Start of Block

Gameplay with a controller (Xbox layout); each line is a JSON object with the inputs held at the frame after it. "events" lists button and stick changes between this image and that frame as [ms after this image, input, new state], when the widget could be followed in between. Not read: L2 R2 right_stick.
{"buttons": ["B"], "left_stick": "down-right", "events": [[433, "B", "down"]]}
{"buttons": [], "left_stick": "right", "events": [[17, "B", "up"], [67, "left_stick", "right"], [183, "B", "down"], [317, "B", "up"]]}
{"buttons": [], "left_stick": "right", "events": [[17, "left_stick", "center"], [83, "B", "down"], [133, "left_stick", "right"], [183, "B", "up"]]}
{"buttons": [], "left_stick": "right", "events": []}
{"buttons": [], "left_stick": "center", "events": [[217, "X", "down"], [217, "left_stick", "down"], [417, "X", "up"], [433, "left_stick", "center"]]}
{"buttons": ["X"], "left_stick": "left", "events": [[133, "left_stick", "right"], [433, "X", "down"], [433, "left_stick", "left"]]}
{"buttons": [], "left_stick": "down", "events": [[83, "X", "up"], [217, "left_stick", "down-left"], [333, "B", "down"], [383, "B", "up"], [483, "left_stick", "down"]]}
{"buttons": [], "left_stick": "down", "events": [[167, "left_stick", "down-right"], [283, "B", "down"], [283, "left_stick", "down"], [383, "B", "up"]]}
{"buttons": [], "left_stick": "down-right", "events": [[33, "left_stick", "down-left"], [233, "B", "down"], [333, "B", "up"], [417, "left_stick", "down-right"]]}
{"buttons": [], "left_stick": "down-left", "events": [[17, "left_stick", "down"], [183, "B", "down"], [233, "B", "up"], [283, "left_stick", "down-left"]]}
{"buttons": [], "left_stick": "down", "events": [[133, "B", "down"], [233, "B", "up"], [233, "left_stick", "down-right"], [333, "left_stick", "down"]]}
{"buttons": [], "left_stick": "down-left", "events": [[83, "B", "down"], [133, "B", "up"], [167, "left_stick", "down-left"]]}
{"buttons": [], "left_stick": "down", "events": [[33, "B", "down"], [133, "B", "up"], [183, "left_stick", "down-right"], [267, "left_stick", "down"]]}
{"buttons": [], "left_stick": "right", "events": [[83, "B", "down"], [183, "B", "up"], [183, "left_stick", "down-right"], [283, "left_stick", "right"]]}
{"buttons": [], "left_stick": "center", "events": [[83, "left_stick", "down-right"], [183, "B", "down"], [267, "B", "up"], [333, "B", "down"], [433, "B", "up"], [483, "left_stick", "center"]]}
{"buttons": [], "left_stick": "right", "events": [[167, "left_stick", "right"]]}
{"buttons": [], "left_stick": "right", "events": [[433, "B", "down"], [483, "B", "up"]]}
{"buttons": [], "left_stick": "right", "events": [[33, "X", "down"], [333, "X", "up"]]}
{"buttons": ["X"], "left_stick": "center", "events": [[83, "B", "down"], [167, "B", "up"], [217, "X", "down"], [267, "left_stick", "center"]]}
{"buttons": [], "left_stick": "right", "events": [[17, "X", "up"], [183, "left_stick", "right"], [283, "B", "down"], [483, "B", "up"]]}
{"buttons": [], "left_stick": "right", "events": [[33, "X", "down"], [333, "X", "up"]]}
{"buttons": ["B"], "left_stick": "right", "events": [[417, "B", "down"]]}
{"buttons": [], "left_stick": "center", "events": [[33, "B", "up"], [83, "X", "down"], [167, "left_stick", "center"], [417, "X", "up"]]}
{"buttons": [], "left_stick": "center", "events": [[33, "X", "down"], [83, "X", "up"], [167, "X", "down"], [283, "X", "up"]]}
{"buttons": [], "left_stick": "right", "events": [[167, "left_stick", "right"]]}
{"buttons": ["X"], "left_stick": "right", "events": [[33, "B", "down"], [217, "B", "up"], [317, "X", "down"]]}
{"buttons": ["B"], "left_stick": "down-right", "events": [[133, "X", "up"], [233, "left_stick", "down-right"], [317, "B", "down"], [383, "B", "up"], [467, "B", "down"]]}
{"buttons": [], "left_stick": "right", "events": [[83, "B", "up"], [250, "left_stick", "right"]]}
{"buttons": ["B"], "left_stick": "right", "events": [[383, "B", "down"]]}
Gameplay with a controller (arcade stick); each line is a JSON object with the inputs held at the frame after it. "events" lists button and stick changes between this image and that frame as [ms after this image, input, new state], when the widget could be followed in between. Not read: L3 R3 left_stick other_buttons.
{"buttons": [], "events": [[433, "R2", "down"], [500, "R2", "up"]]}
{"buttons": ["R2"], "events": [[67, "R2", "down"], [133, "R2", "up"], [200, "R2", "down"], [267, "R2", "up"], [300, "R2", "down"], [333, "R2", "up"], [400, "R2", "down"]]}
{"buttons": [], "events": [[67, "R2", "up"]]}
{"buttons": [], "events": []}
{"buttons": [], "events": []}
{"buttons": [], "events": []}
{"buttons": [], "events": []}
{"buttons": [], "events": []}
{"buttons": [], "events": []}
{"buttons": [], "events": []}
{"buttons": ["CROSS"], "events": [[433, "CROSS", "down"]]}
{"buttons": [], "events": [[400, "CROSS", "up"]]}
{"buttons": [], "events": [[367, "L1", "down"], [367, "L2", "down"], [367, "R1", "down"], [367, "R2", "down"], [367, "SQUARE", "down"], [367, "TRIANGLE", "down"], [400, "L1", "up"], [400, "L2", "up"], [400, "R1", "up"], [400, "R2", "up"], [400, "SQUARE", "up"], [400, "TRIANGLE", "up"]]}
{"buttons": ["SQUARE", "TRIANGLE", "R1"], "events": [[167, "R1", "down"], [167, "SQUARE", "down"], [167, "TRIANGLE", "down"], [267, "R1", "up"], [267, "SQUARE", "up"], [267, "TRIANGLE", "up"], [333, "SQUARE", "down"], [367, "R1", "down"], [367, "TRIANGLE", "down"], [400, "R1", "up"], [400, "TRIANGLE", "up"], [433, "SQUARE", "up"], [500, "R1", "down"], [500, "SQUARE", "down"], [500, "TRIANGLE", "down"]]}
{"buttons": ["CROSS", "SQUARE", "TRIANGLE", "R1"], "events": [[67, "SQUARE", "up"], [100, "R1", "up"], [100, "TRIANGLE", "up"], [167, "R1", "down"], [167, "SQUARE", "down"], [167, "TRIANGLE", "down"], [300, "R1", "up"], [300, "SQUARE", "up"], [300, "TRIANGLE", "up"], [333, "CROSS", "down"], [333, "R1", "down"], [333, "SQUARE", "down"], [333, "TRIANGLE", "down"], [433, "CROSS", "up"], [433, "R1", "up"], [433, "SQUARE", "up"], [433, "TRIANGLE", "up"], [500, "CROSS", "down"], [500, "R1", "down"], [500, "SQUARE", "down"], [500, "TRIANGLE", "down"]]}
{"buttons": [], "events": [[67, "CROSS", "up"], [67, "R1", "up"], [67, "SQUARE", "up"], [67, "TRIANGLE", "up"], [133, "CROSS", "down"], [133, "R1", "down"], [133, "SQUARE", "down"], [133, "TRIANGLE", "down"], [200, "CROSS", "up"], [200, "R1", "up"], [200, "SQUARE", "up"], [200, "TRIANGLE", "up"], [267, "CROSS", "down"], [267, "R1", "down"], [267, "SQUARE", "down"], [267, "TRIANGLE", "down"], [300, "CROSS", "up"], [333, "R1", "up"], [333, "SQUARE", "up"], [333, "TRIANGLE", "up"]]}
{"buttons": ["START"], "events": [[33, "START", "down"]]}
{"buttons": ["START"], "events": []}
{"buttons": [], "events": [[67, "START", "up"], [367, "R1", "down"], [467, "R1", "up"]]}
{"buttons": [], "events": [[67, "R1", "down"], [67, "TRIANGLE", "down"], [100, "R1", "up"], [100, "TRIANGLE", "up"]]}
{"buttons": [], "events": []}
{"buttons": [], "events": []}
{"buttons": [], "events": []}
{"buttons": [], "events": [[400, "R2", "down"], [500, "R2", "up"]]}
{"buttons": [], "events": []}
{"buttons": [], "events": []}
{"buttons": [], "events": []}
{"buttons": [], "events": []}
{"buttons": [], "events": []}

End of Block

Your answer should be each line of the data that contains the word "changes", copied as it stands.

Gameplay with a controller (Xbox layout); each line is a JSON object with the inputs held at the frame after it. "events" lists button and stick changes between this image and that frame as [ms after this image, input, new state], when the widget could be followed in between. Not read: L2 R2 right_stick.
Gameplay with a controller (arcade stick); each line is a JSON object with the inputs held at the frame after it. "events" lists button and stick changes between this image and that frame as [ms after this image, input, new state], when the widget could be followed in between. Not read: L3 R3 left_stick other_buttons.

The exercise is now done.